Dorset Council challenged for 'prioritising dogs over people'

The town council and others want to keep the current restrictions for dogs. Credit: PA

Dorset Council has been challenged over why its proposed dog orders for Lyme Regis “prioritise dogs over people.”

The town council and others want to keep the current restrictions for dogs to be kept on a lead during the winter on the main Front Town beach.

However, Dorset Council officers have suggested the restriction be removed on the tiny beach, in line with other beaches in the council area.

Lyme Regis ward councillor Belinda Bawden says she fails to understand why her grandson, and others, are potentially being placed at a lower priority than dogs when most local people in Lyme Regis want to keep the winter lead restriction

She said: “I simply will not be able to take my grandson on the beach in winter if this is approved. It simply will not be safe.”

Cllr Bawden, the town mayor and others have questioned the validity of the 54% poll result in favour of removing the restriction.

They claim there has been an efficient and vociferous campaign by dog owners to "get the result they wanted".

Dorset Council is unable to say where the votes came from as it did not collect any postcode information.

Cllr Roland Tarr claims that the results should have been statistically weighted to take into account that two-thirds of those who took part in the polls were dog owners and were likely to vote for measures which benefitted them.

Lyme Mayor Cllr David Sarson said he wanted to make the strongest possible objection to the proposal to remove restrictions on the Front Town beach on health and safety grounds and because the area was used throughout the year by families, unlike some other beaches. He said the small, sandy beach was also not fully washed by the sea for much of its width.

He told a Dorset Council Place Overview committee: “This prioritises a relatively small number of dog owners over the needs of families and visitors.”

He also said that children and other vulnerable people should be able to use the beach throughout the year without fear of being knocked over or stepping onto, or handling, "something unpleasant".
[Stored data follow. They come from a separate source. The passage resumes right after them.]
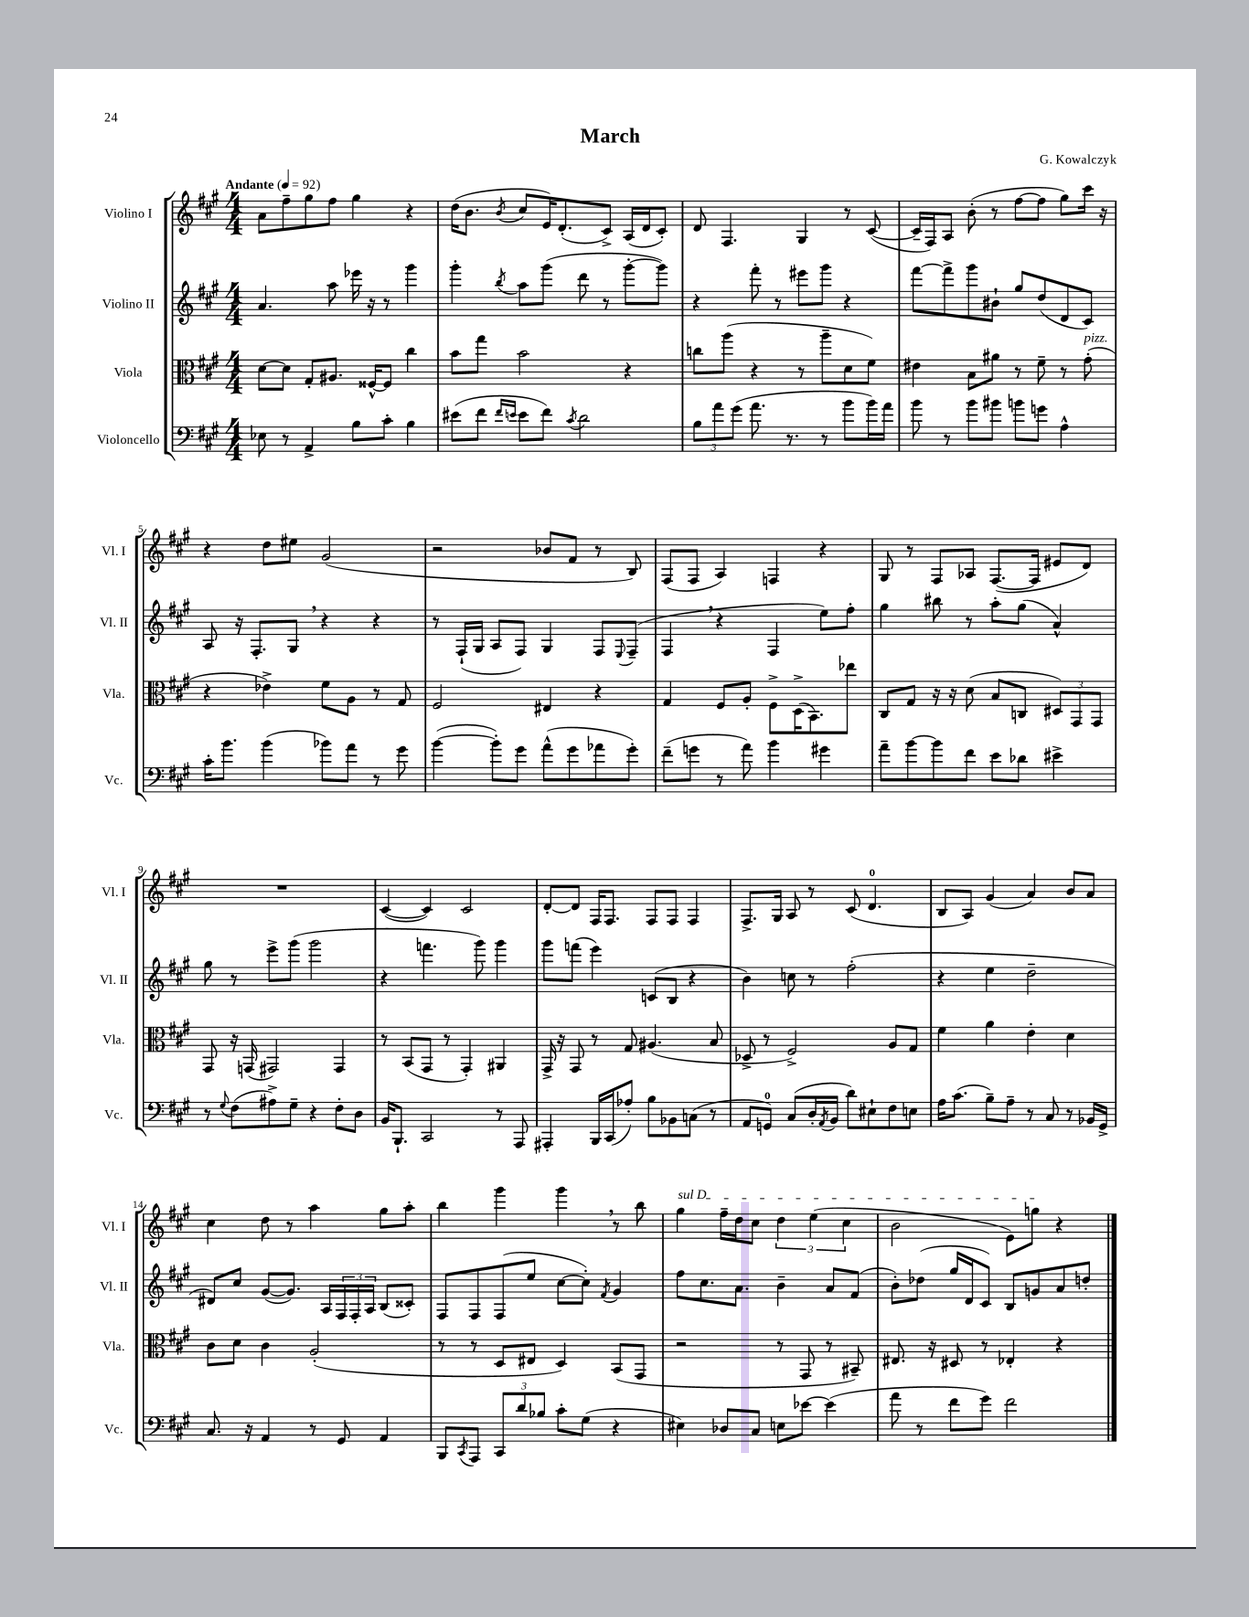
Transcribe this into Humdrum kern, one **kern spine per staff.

**kern	**kern	**kern	**kern
*staff4	*staff3	*staff2	*staff1
*clefF4	*clefC3	*clefG2	*clefG2
*k[f#c#g#]	*k[f#c#g#]	*k[f#c#g#]	*k[f#c#g#]
*M4/4	*M4/4	*M4/4	*M4/4
*MM92	*MM92	*MM92	*MM92
8E-	[8d	4.a	8a
8r	8d]	.	8ff#~
4AA^	8G#'	.	8gg#
.	8.A#	8aa	8ff#
8B	.	16eee-	4gg#
.	[16F##^^	16r	.
8c#'	8F##]	8r	.
4B	4cc#	4ggg#	4r
=	=	=	=
(8e#	8b	4ggg#'	(16dd
.	.	.	8.b
8f#	8gg#	.	.
16qqf#	.	.	.
16qqe	.	8qbb	8qb
8e	2b	8aa	8cc#
8f#)	.	(8ggg#	16e)
.	.	.	(8.d'
8qc#	.	.	.
2d	.	8ddd	.
.	.	8r	8c#^)
.	4r	[8ggg#'	(16A
.	.	.	16d
.	.	8ggg#])	8c#')
=	=	=	=
12B	8cc	4r	8d
12a	.	.	.
.	(8aa	.	4.F#
(12g#	.	.	.
8.a	4r	8fff#'	.
.	.	8r	.
8.r	.	.	.
.	8r	8eee#	4G#
8r	8aa~	8ggg#	.
8b	8d	4r	8r
16b)	8f#)	.	([8c#
16a	.	.	.
=	=	=	=
8b	4e#	[8fff#	16c#~]
.	.	.	16F#)
8r	.	8fff#^]	8A
8b	8B	8ggg#	(8b'
8b#	8a#	8b#`	8r
8b	8r	8gg#	[8ff#
8g	8f#~	(8dd	8ff#]
4A^^	8r	8d	8gg#)
.	(8g#'	8c#)	16ccc#
.	.	.	16r
=	=	=	=
16c#'	4r	8A	4r
8.b	.	.	.
.	.	16r	.
.	.	8.F#'	.
(4b	4e-^)	.	8dd
.	.	8G#	8ee#
8b-)	8f#	4r	(2g#
8a	8A	.	.
8r	8r	4r	.
8g#	8G#	.	.
=	=	=	=
([4b	2F#	8r	2r
.	.	(16F#`	.
.	.	16G#	.
8b'])	.	8A	.
8g#	.	8F#)	.
(8a^^	4E#	4G#	8b-
8g#	.	.	8f#
8a-	4r	8F#	8r
.	.	8qqE	.
8g#')	.	(8F#~	8B)
=	=	=	=
(8f#~	4G#	4F#	(8F#
8g	.	.	8F#
8r	8F#	4r	4A)
8a)	8A'	.	.
4b	8F#^	4F#	4F
.	(16D^	.	.
.	8.BB)	.	.
4g#	.	8ee)	4r
.	8ee-	8ff#'	.
=	=	=	=
8a~	8C#	4gg#	8G#
[8b	8G#	.	8r
8b]	16r	8bb#	8F#
.	16r	.	.
8f#	(8d	8r	8A-
8e	8B	8aa'	([8.F#
8d-	8C	(8gg#	.
.	.	.	16F#]
4e#^	12D#)	4a^^)	8e#
.	12GG#	.	.
.	.	.	8d)
.	12GG#	.	.
=	=	=	=
8r	8GG#	8gg#	1r
8qqG#	.	.	.
(8F#	16r	8r	.
.	(16GG	.	.
8A#^)	2GG#)	8eee^	.
8G#~	.	(8ggg#	.
4r	.	2ggg#	.
8F#'	4GG#	.	.
8D	.	.	.
=	=	=	=
16BB	8r	4r	([4c#
8.BBB`	.	.	.
.	(8BB	.	.
2CC#	8GG#	4.fff	4c#])
.	8r	.	.
.	4GG#')	.	2c#
.	.	8ggg#)	.
8r	4AA#	4ggg#	.
8AAA	.	.	.
=	=	=	=
4AAA#'	16GG#^	8ggg#	[8d'
.	16r	.	.
.	8GG#	(8fff	8d]
16BBB	8r	4eee)	16F#
(16CC#	.	.	8.F#
8A-')	8G#	.	.
8B	(4.A#	(8c	8F#
8BB-	.	8B	8F#
(8C	.	4r	4F#
8r	8B	.	.
=	=	=	=
8AA	8D-^	4b)	8.F#^
8GG)	8r	.	.
.	.	.	16G#
(8C#	2F#^)	8cc	8A
16D'	.	8r	8r
8qAA	.	.	.
16BB	.	.	.
8d)	.	(2ff#'	(8c#
8E#`	.	.	4.d
8F#	8A	.	.
8E	8G#	.	.
=	=	=	=
16A	4f#	4r	8B
(8.c#	.	.	.
.	.	.	8A)
8B~)	4a	4ee	(4g#
8A~	.	.	.
8r	4e'	2dd~	4a)
8C#	.	.	.
8r	4d	.	8b
16BB-	.	.	8a
16GG#^	.	.	.
=	=	=	=
8.C#	8c#	8d#)	4cc#
.	8d	8cc#	.
16r	.	.	.
4AA	4c#	([8g#	8dd
.	.	8.g#])	8r
8r	(2A'	.	4aa
.	.	16A	.
8GG#	.	24F#	.
.	.	24F#'	.
.	.	24A	.
4AA	.	(8B	8gg#
.	.	8c##')	8aa'
=	=	=	=
8BBB	8r	8F#	4bb
8qCC#	.	.	.
8AAA	8r	8F#	.
12CC#	8D	(8F#	4ggg#
12d	.	.	.
.	8E#	8ee	.
12B-	.	.	.
8c#'	4D)	[8cc#	4ggg#
(8G#	.	8cc#'])	.
.	.	8qf#	.
4r	(8BB	4g#	8r
.	8GG#	.	8bb
=	=	=	=
4E#)	2r	8ff#	4gg#
.	.	8.cc#	.
8D-	.	.	16ff#~
.	.	8.a	16dd
8C#	.	.	8cc#
8E	8r	4b~	6dd
[8e-	8GG#	.	.
.	.	.	(6ee
(4e-]	8r	8a	.
.	.	.	6cc#
.	8BB#~)	(8f#	.
=	=	=	=
8a	8.E#	8b')	2b
8r	.	(8dd-	.
.	16r	.	.
8f#	8D#	16gg#	.
.	.	16d	.
8g#)	8r	8c#)	.
2f#	4E-'	8B	8e)
.	.	8g	8gg
.	4r	8a	4r
.	.	8dd'	.
==	==	==	==
*-	*-	*-	*-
Ward councillor Belinda Bawden said the 54% vote flew in the face of the opinion of the town council and the evidence of her constituents who almost unanimously were unhappy about the prospect of dogs being allowed to run free on the popular local beach, which was very small compared to beaches at Weymouth, Swanage or Studland.
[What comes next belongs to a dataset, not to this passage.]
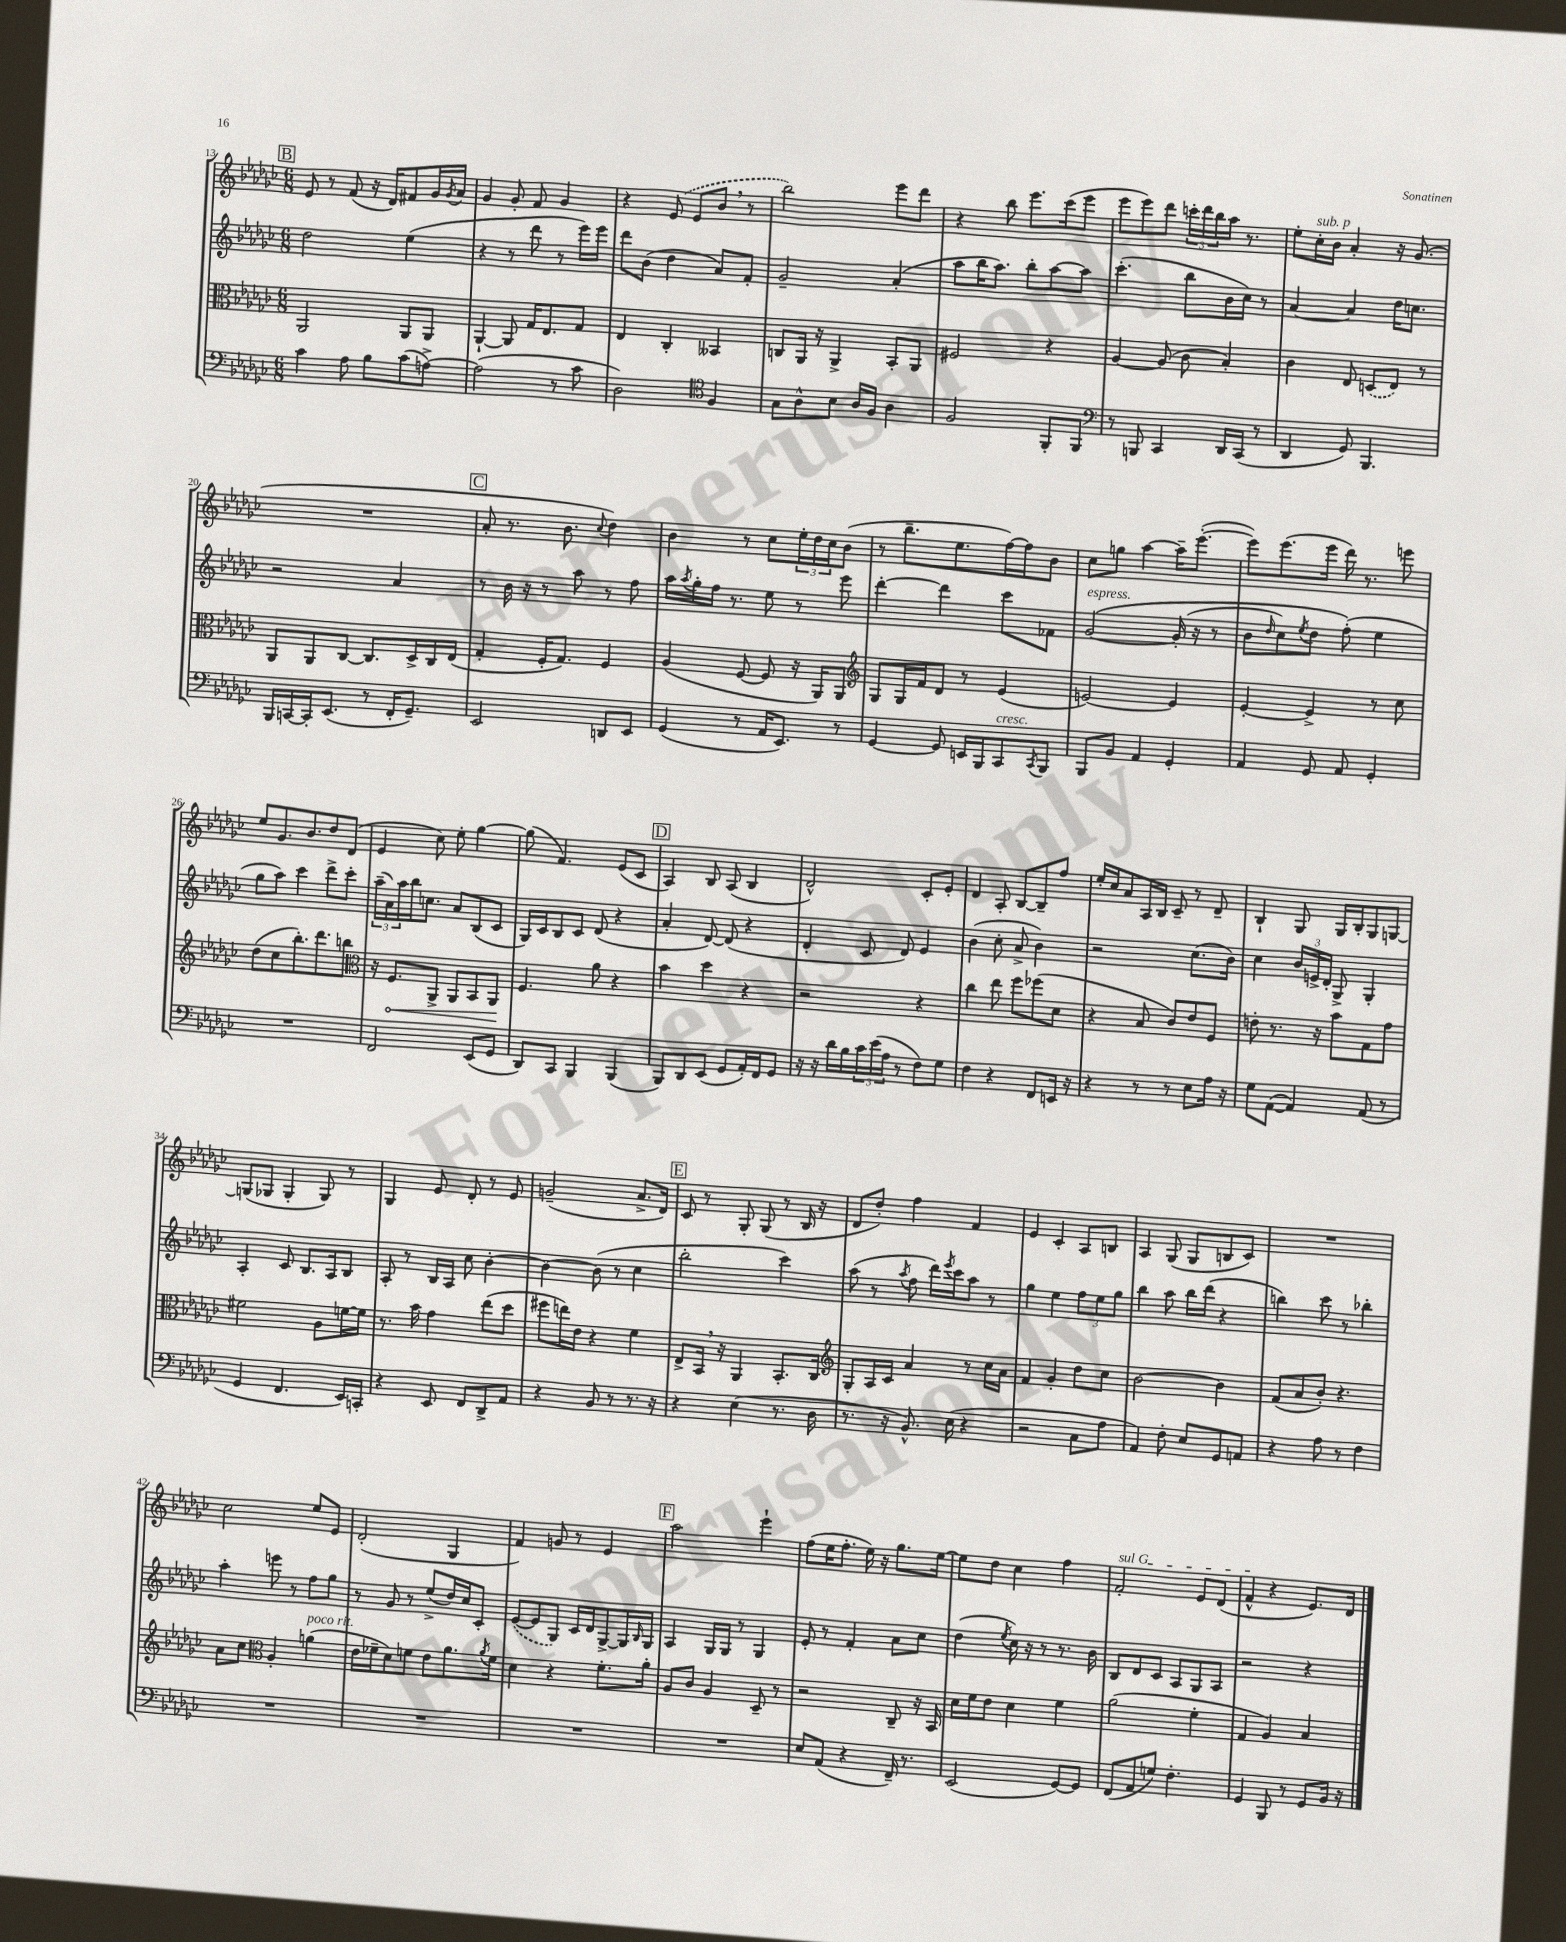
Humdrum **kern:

She said:“I genuinely don’t see why dogs are being prioritised over our children and why, in the light of recent tragedies, Dorset Council would choose to put my grandson, my constituents and visitors at risk in this way.

”I feel the silent majority has not been heard above an organised campaign.”

A dog getting his paws sandy on the beach. Credit: PA Images

The meeting heard there had only been one report to the police of a dog bite on the beach in the last three years.

Portfolio holder Cllr Laura Beddow said there were adequate measures in place in all areas to deal with dogs which were out of control or fouling and argued that there was a strong case for having the same rules in place across Dorset and not leaving Lyme Regis as an exception.

She said that if there were a change in local situations changes could later be made to the orders.

A final decision will be made by the council Cabinet in November with the new regulations to come into force in the New Year.

Cllr Hope said Weymouth was benefitting from visitors coming to the town with their dogs and would like to see extra hours allowed during the summer at either end of the day when dogs could use the beaches.

He said it was not a view generally shared by the town council.